-- RECORDS SUPPLIED follows --

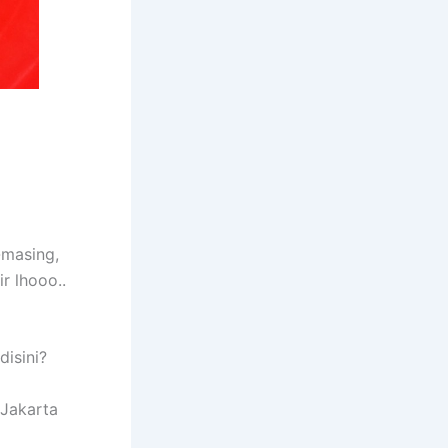
-masing,
r lhooo..
disini?
 Jakarta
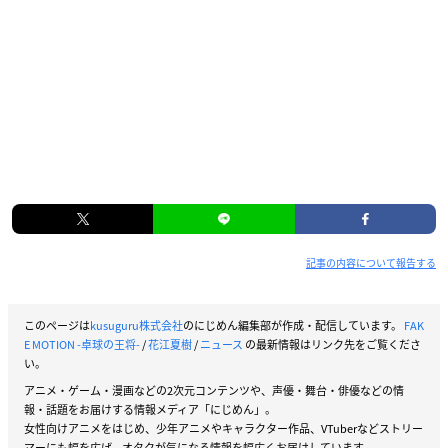
記事の内容について報告する
このページは
kusuguru株式会社
のにじめん編集部が作成・配信しています。
FAK
E MOTION -卓球の王将-
/
花江夏樹
/
ニュース
の最新情報はリンク先をご覧くださ
い。
アニメ・ゲーム・漫画などの2次元コンテンツや、声優・舞台・俳優などの情
報・話題をお届けする情報メディア「にじめん」。
女性向けアニメをはじめ、少年アニメやキャラクター作品、VTuberなどストリー
マーにも幅を広げ、オタクが気になる情報を幅広くお届けしています。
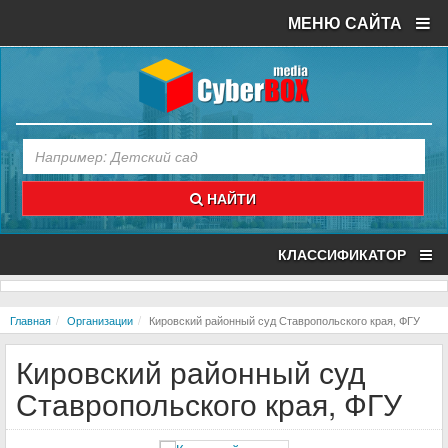
МЕНЮ САЙТА
НАЙТИ
КЛАССИФИКАТОР
Главная
Организации
Кировский районный суд Ставропольского края, ФГУ
Кировский районный суд
Ставропольского края, ФГУ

-- RECORDS SUPPLIED concluded --

• REQUEST: Reproduce exactly, and only, the lines from the one holding "kusuguru株式会社" through the final line of the entries. Do not include the pictures.

• PROBLEM SOLUTION:
kusuguru株式会社
のにじめん編集部が作成・配信しています。
FAK
E MOTION -卓球の王将-
/
花江夏樹
/
ニュース
の最新情報はリンク先をご覧くださ
い。
アニメ・ゲーム・漫画などの2次元コンテンツや、声優・舞台・俳優などの情
報・話題をお届けする情報メディア「にじめん」。
女性向けアニメをはじめ、少年アニメやキャラクター作品、VTuberなどストリー
マーにも幅を広げ、オタクが気になる情報を幅広くお届けしています。
МЕНЮ САЙТА
НАЙТИ
КЛАССИФИКАТОР
Главная
Организации
Кировский районный суд Ставропольского края, ФГУ
Кировский районный суд
Ставропольского края, ФГУ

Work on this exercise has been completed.